Boris Yeltsin
Boris Boris Nikolayevich Yeltsin was a Soviet and Russian politician and the first President of the Russian Federation, serving from 1991 to 1999.
A previously never-before-seen interview with Boris Yeltsin from June 1990

Alexander Cheparukhin, a music promoter and the founder of Greenwave Music (which has organized performances in Russia by Michael Nyman, Kraftwerk, Kronos Quartet, and others), recently shared a previously unreleased video interview from June 1990 with Boris Yeltsin in honor of what would have been the late president's 87th birthday. An environmental activist at the time, Cheparukhin spoke to Yeltsin aboard a train car headed from Moscow to Riga. Austrian journalist Werner Kreutler was along for the ride. Just days earlier, Yeltsin had been elected to serve as chairman of the Presidium of the Supreme Soviet of the Russian Soviet Federative Socialist Republic. Meduza summarizes this new footage of Boris Yeltsin.
On Facebook, Alexander Cheparukhin described the interview in detail, writing about his ecological projects from the Perestroika period, which allowed him to start traveling abroad.
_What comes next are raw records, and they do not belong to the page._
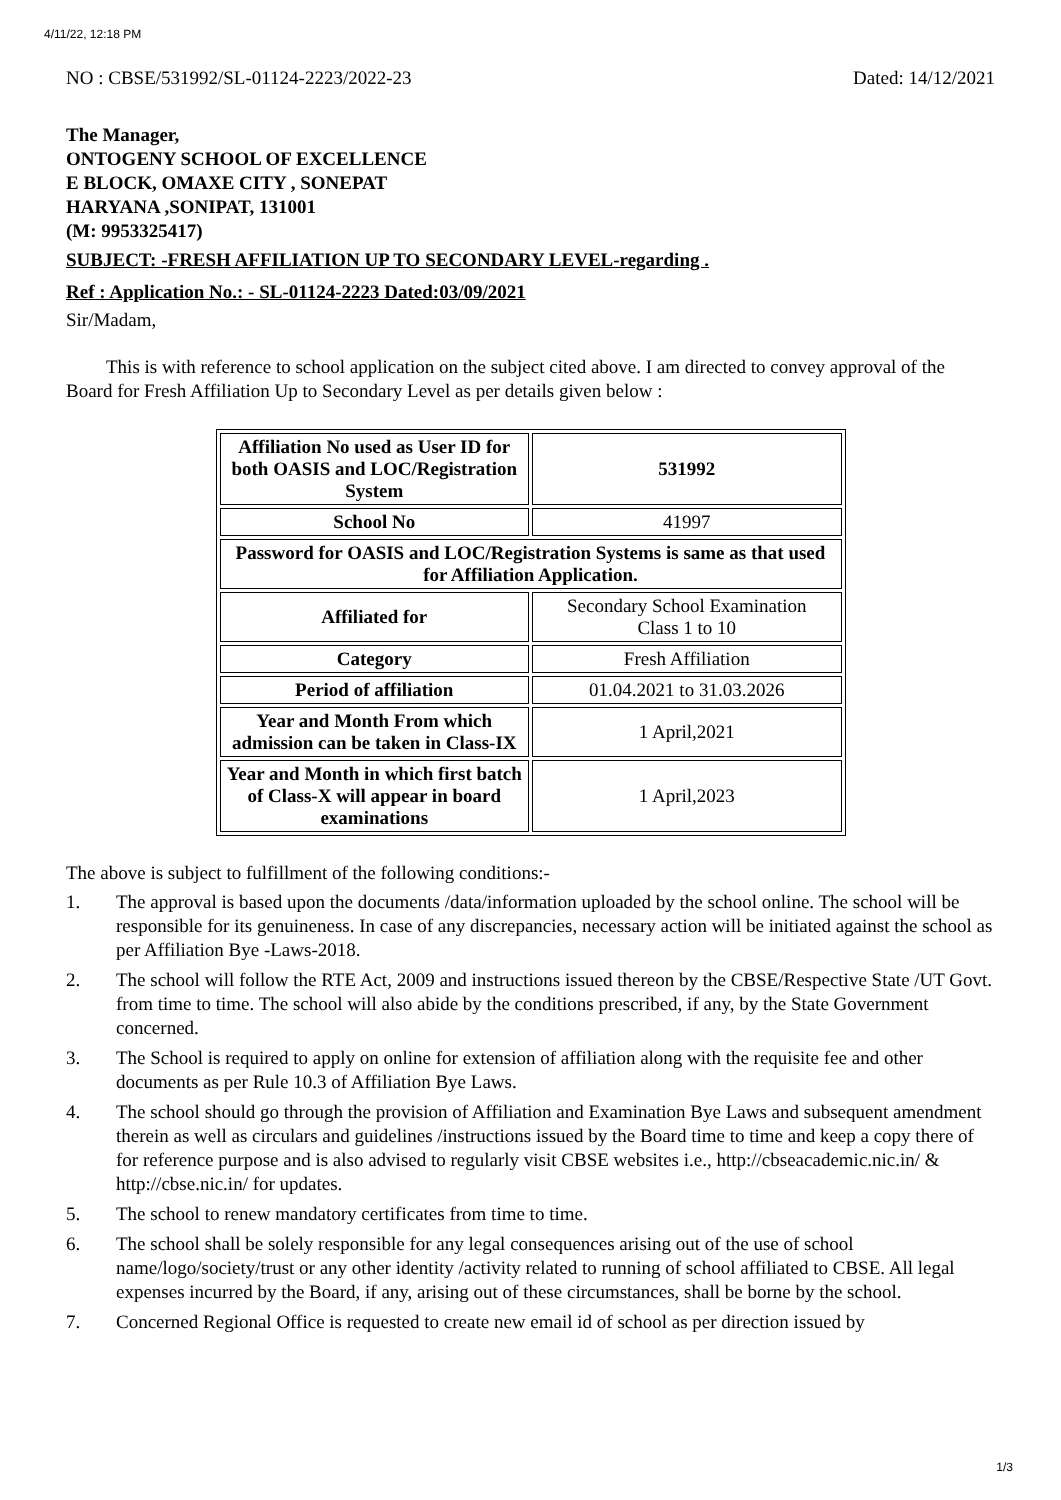4/11/22, 12:18 PM
NO : CBSE/531992/SL-01124-2223/2022-23 Dated: 14/12/2021
The Manager,
ONTOGENY SCHOOL OF EXCELLENCE
E BLOCK, OMAXE CITY , SONEPAT
HARYANA ,SONIPAT, 131001
(M: 9953325417)
SUBJECT: -FRESH AFFILIATION UP TO SECONDARY LEVEL-regarding .
Ref : Application No.: - SL-01124-2223 Dated:03/09/2021
Sir/Madam,
This is with reference to school application on the subject cited above. I am directed to convey approval of the Board for Fresh Affiliation Up to Secondary Level as per details given below :
| Affiliation No used as User ID for both OASIS and LOC/Registration System | 531992 |
| School No | 41997 |
| Password for OASIS and LOC/Registration Systems is same as that used for Affiliation Application. | |
| Affiliated for | Secondary School Examination Class 1 to 10 |
| Category | Fresh Affiliation |
| Period of affiliation | 01.04.2021 to 31.03.2026 |
| Year and Month From which admission can be taken in Class-IX | 1 April,2021 |
| Year and Month in which first batch of Class-X will appear in board examinations | 1 April,2023 |
The above is subject to fulfillment of the following conditions:-
1. The approval is based upon the documents /data/information uploaded by the school online. The school will be responsible for its genuineness. In case of any discrepancies, necessary action will be initiated against the school as per Affiliation Bye -Laws-2018.
2. The school will follow the RTE Act, 2009 and instructions issued thereon by the CBSE/Respective State /UT Govt. from time to time. The school will also abide by the conditions prescribed, if any, by the State Government concerned.
3. The School is required to apply on online for extension of affiliation along with the requisite fee and other documents as per Rule 10.3 of Affiliation Bye Laws.
4. The school should go through the provision of Affiliation and Examination Bye Laws and subsequent amendment therein as well as circulars and guidelines /instructions issued by the Board time to time and keep a copy there of for reference purpose and is also advised to regularly visit CBSE websites i.e., http://cbseacademic.nic.in/ & http://cbse.nic.in/ for updates.
5. The school to renew mandatory certificates from time to time.
6. The school shall be solely responsible for any legal consequences arising out of the use of school name/logo/society/trust or any other identity /activity related to running of school affiliated to CBSE. All legal expenses incurred by the Board, if any, arising out of these circumstances, shall be borne by the school.
7. Concerned Regional Office is requested to create new email id of school as per direction issued by
1/3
During that time, he was also involved with a group that assisted sick children, and part of his work included bringing children with leukemia from Minsk to Europe for treatment. This is how he met the Austrian journalist Werner Kreutler. They began reporting on politics together and both became Boris Yeltsin "fanatics."
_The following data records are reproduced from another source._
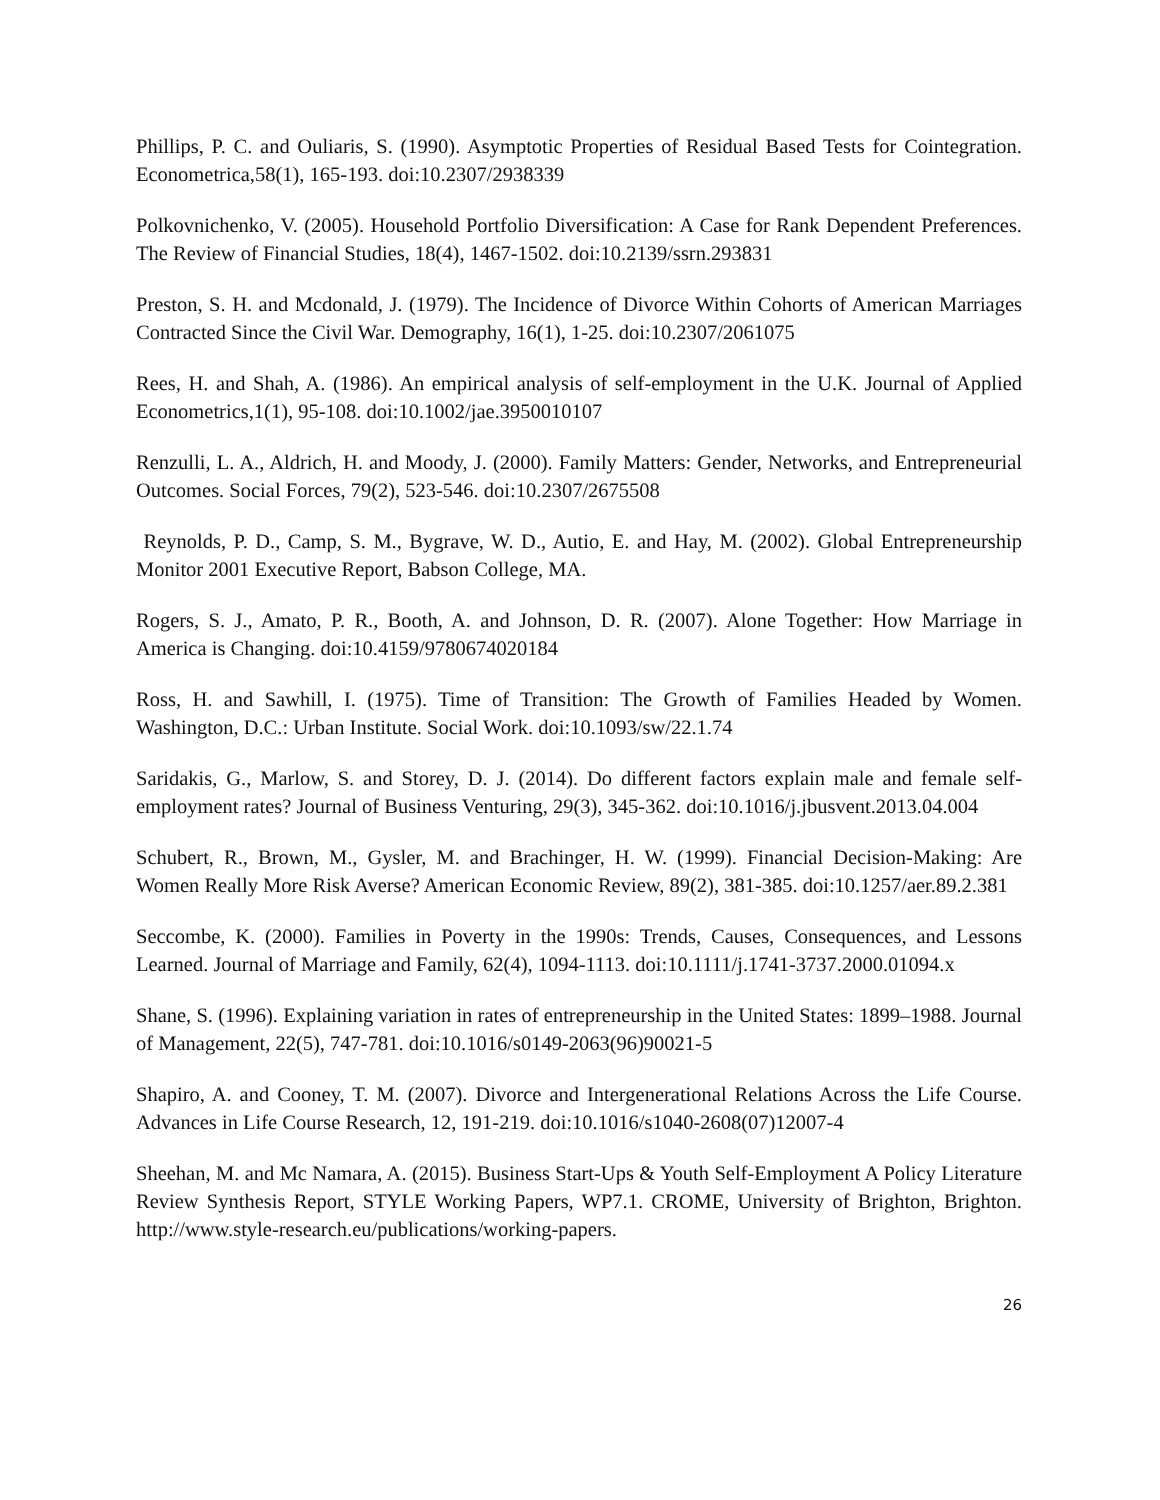Phillips, P. C. and Ouliaris, S. (1990). Asymptotic Properties of Residual Based Tests for Cointegration. Econometrica,58(1), 165-193. doi:10.2307/2938339
Polkovnichenko, V. (2005). Household Portfolio Diversification: A Case for Rank Dependent Preferences. The Review of Financial Studies, 18(4), 1467-1502. doi:10.2139/ssrn.293831
Preston, S. H. and Mcdonald, J. (1979). The Incidence of Divorce Within Cohorts of American Marriages Contracted Since the Civil War. Demography, 16(1), 1-25. doi:10.2307/2061075
Rees, H. and Shah, A. (1986). An empirical analysis of self-employment in the U.K. Journal of Applied Econometrics,1(1), 95-108. doi:10.1002/jae.3950010107
Renzulli, L. A., Aldrich, H. and Moody, J. (2000). Family Matters: Gender, Networks, and Entrepreneurial Outcomes. Social Forces, 79(2), 523-546. doi:10.2307/2675508
Reynolds, P. D., Camp, S. M., Bygrave, W. D., Autio, E. and Hay, M. (2002). Global Entrepreneurship Monitor 2001 Executive Report, Babson College, MA.
Rogers, S. J., Amato, P. R., Booth, A. and Johnson, D. R. (2007). Alone Together: How Marriage in America is Changing. doi:10.4159/9780674020184
Ross, H. and Sawhill, I. (1975). Time of Transition: The Growth of Families Headed by Women. Washington, D.C.: Urban Institute. Social Work. doi:10.1093/sw/22.1.74
Saridakis, G., Marlow, S. and Storey, D. J. (2014). Do different factors explain male and female self-employment rates? Journal of Business Venturing, 29(3), 345-362. doi:10.1016/j.jbusvent.2013.04.004
Schubert, R., Brown, M., Gysler, M. and Brachinger, H. W. (1999). Financial Decision-Making: Are Women Really More Risk Averse? American Economic Review, 89(2), 381-385. doi:10.1257/aer.89.2.381
Seccombe, K. (2000). Families in Poverty in the 1990s: Trends, Causes, Consequences, and Lessons Learned. Journal of Marriage and Family, 62(4), 1094-1113. doi:10.1111/j.1741-3737.2000.01094.x
Shane, S. (1996). Explaining variation in rates of entrepreneurship in the United States: 1899–1988. Journal of Management, 22(5), 747-781. doi:10.1016/s0149-2063(96)90021-5
Shapiro, A. and Cooney, T. M. (2007). Divorce and Intergenerational Relations Across the Life Course. Advances in Life Course Research, 12, 191-219. doi:10.1016/s1040-2608(07)12007-4
Sheehan, M. and Mc Namara, A. (2015). Business Start-Ups & Youth Self-Employment A Policy Literature Review Synthesis Report, STYLE Working Papers, WP7.1. CROME, University of Brighton, Brighton. http://www.style-research.eu/publications/working-papers.
26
As Cheparukhin puts it, he was shocked by the "persecution of Yeltsin" in the late 1980s, when he was removed from his position as the first secretary of the Moscow City Committee of the Communist Party of the USSR, following harsh criticism from the party leadership. "This was a personal tragedy for me. Before this, the country's movement towards freedom seemed irreversible," remembers Cheparukhin. He and Kreutler dreamed of interviewing Yeltsin in order to tell his story to the West, but Yeltsin refused to speak with journalists.


After Yeltsin was elected chairman of Soviet Russia's Supreme Council in late May of 1990, Cheparukhin tried once again. Through a friend named Valentin Yumashev, the journalist who co-authored Yeltsin's autobiography, Confessions on a Given Topic (translated into English as Boris Yeltsin: Against the Grain), Cheparukhin learned that Yeltsin would soon take a train from Moscow to Riga. He also found out that Alexander Korzhakov, Yeltsin's bodyguard, could help arrange an interview. Cheparukhin and Kreutler managed to board the train illegally - literally jumping onto a railcar step as the train departed. They explained the situation to Korzhakov and just "five minutes later" they were sitting with Yeltsin and filming an interview.

"The Austrian newspaper Kurier did an entire spread on the interview and our reporting. Nearly every publication around the world reprinted the story. This was Yeltsin's first interview in years," Cheparukhin recalls. In the interview, Yeltsin talked about upcoming reforms, the rejection of an "all-union bureaucracy" (which he called a "dismantling" of the whole administrative command system), and the creation of a committee for public safety to replace the KGB. "Not 'national' but public. And it won't have the functions currently performed by the KGB that scare most of our people," Yeltsin explained.

Cheparukhin also asked Yeltsin an emotional, "personal" question about his experience at the Communist Party Central Committee's October 1987 plenum, where he spoke out publicly against the party's leadership and was promptly condemned for doing so.
"For me, those two and half years were the hardest of my life. The hardest. I spent a lot of that time feeling sick and enormously anxious," Yeltsin said. "It was so hard because, when I joined the party, I too believed in its ideals. I joined with the complete certainty that I was really going to participate in our country's spiritual and humanistic rebirth. After working in the Politburo for two years, however, I realized that many of these people aren't the brains, the honor, or the conscience of the party or our people. And they aren't our country's great intellectuals, either. The people there were ready to betray, besmirch, and defile for the sake of their jobs and for the sake of their career prospects."
The journalists also asked Yeltsin why it would be another year before Russia would elect its first president. He answered: "We need to draft a new constitution, and all Russia's peoples need to prepare for free, direct elections by secret ballots. That's the whole point."